I’m sure I’d never heard anybody put together a collection of sounds the way Dilla did on “Lightworks.” I recognized it as hip-hop, but there was something slightly … sideways about the music. The sound wasn’t completely in one place, yet it was incredibly focused. A specific sound that wasn’t at all one thing. Once we got back from wherever we were going, I asked my brother if I could rip his CD. I listened to “Lightworks” off and on for 24 hours. It just did something to me, sparked a keen awareness about the expansiveness of music that I hadn’t had before. I was already in love with music, growing up in a household where music was a part of how we functioned during the day. “Lightworks” is the song that made me completely obsessed with it. I can listen to that song 100 times and still find nuances that I’d missed in the last 50. Thus the magic of J Dilla.

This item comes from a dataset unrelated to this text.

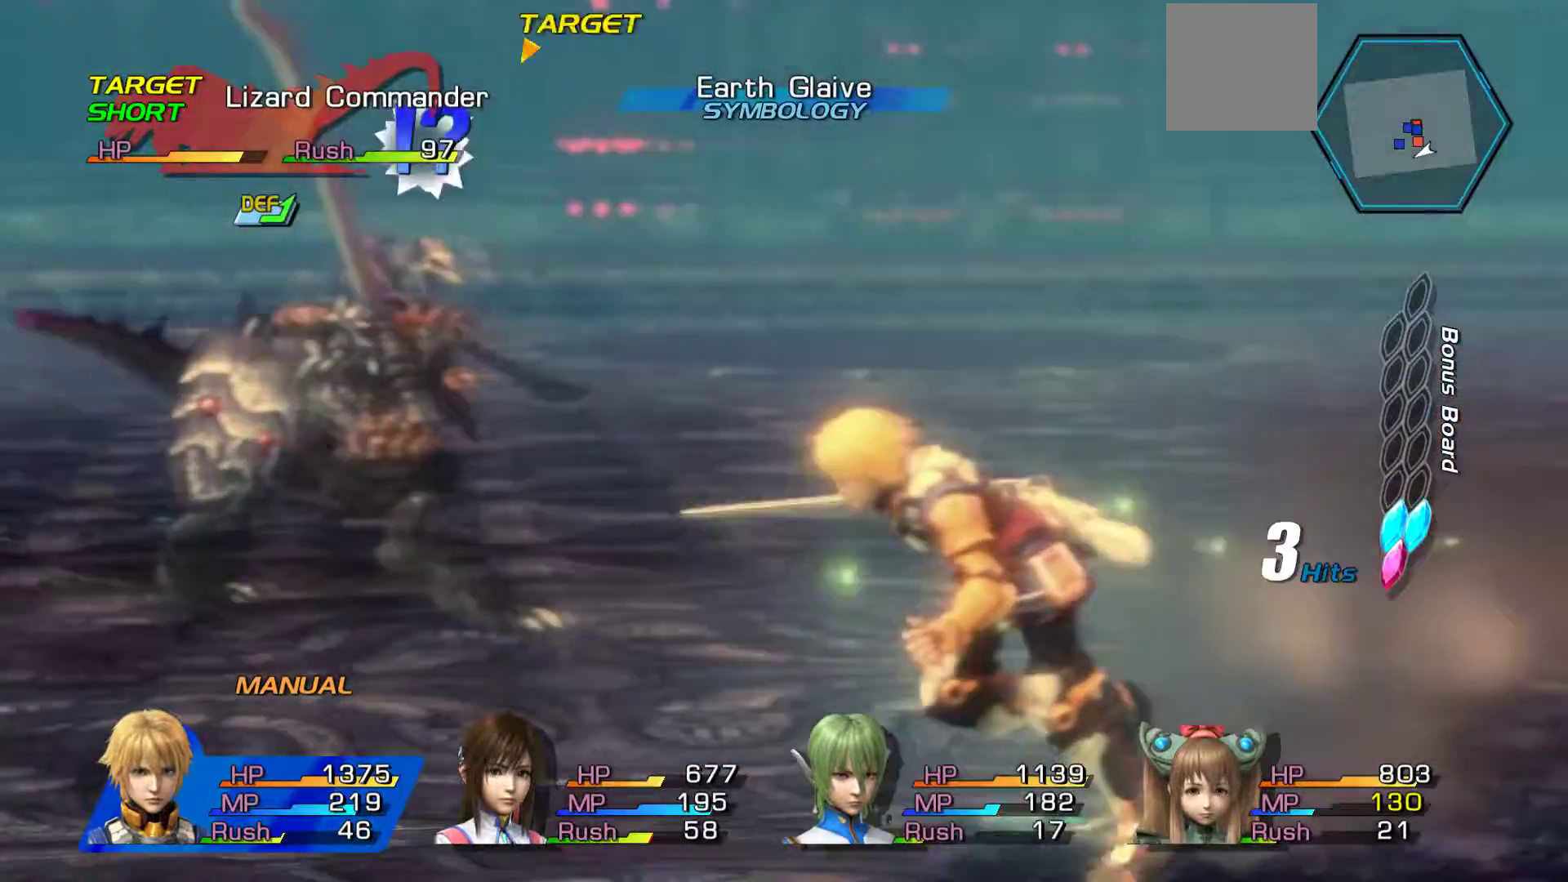
{"dt_ms": 500, "buttons": ["A"], "left_stick": "down", "right_stick": "center", "events": [[100, "A", "down"], [267, "A", "up"], [383, "A", "down"]]}
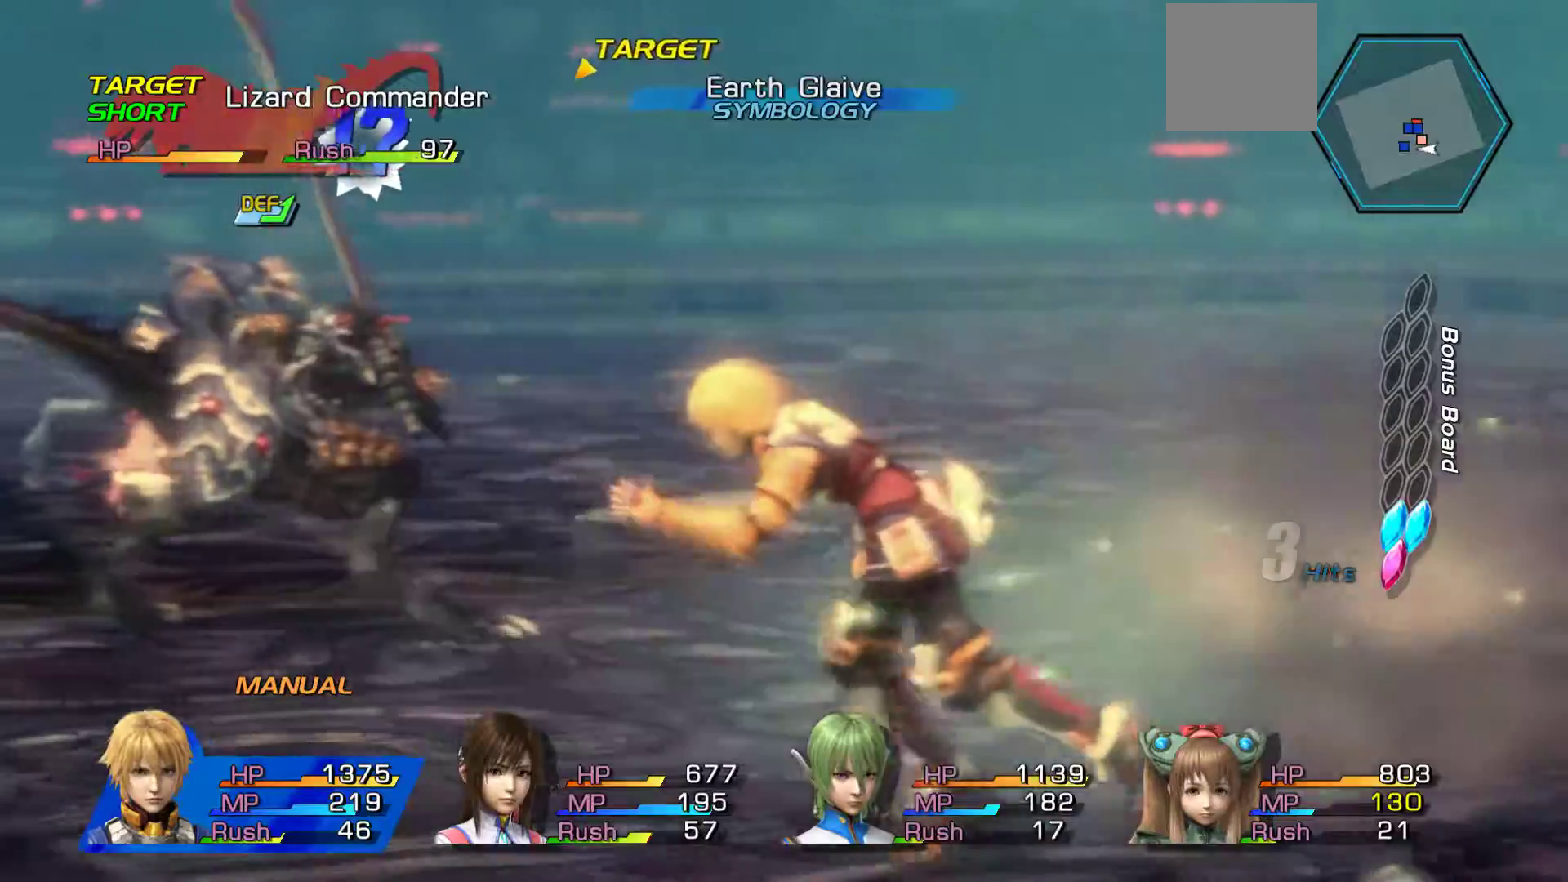
{"dt_ms": 1000, "buttons": ["A"], "left_stick": "down", "right_stick": "center"}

Well, with an introduction like “Lightworks” it was only a matter of time before I’d swim through his discography. It helped that Adult Swim used heavy doses of Dilla and Flying Lotus in their earlier commercial bumps, thus subliminally making me fall in love with a man I’d scarcely listened to. “Baby” was the second track I consciously connected to J Dilla and just thought, “Who even is this guy?” I know … I know. I’m not proud of being so late to his music, but at the very least I found him. I was perusing his library at a time when things were very rocky for my mental health. Just before I discovered K-pop, I fell in love with J Dilla. I can honestly say, “Baby” was the catalyst of a very necessary mental recovery for me. It was one that would last about a year. But without Dilla’s help, there’s no telling if I would’ve actually crawled out of it.

Slum Village

Naturally once I was attuned to Dilla’s presence in the universe, I had to take a trip back and educate myself. It led me to his early work with rappers Baatin and T3 in the legendary Slum Village.

It shouldn’t have been a surprise to me that someone so entrenched in the soul of hip-hop would also be an MC, but here we are. It makes sense that J Dilla would also have a knack for putting words together and creating some of hip-hop’s most profound musical creations with his brothers in arms. Listening through their discography, and particularly “The Fantastic Vol. 2” — virtually required listening to any supposed fan of the genre — it occurred to me that Dilla had a stake in every aspect of the music he made. From the smallest notes to the largest statements, he had a voice that resonated. Whether through his own musical creations or his collaborations with his fellow rappers, there was something intrinsically magical about the way J Dilla expressed himself.

This Is Hip-Hop

Anyone who talks about J Dilla speaks both in reverence and with overwhelming gratitude. Without putting too fine a point on it, the man was a genius. This isn’t some attempt at exalting the memory of an artist. Anyone who worked with him, hell, anyone who just watched him work realized that there was more mad scientist than trained musician in him. It was all science to him. His early education at Davis Aerospace Technical High School no doubt added another dimension to his already keen ear. However, anyone who creates music knows that what Dilla had, beyond an incredible work ethic and impeccable attention to detail, can’t really be taught. He had inherent soul, a story inside him that he could transfer seamlessly to wax. Never mind he could hear sounds between sounds. The man just knew music. Any fan of hip-hop would without a doubt point to J Dilla’s discography and swear by it like a sort of bible. In every way, Dilla’s music encapsulates the true spirit of hip-hop: boundless, timeless, musical. At its root, hip-hop is a genre of all genres. If there’s a beat, something to dance to, if there’s movement, if there’s a message, it lends itself to the transformative nature of hip-hop. Dilla understood this probably better than most artists and used this understanding to create some of the genre’s most haunting, articulate, intelligent, thought-provoking music.

J Dilla was the architect of so many universes. We were all blessed to inhabit several of them. Happy Birthday and Rest in Everlasting Power to the one and only J Dilla.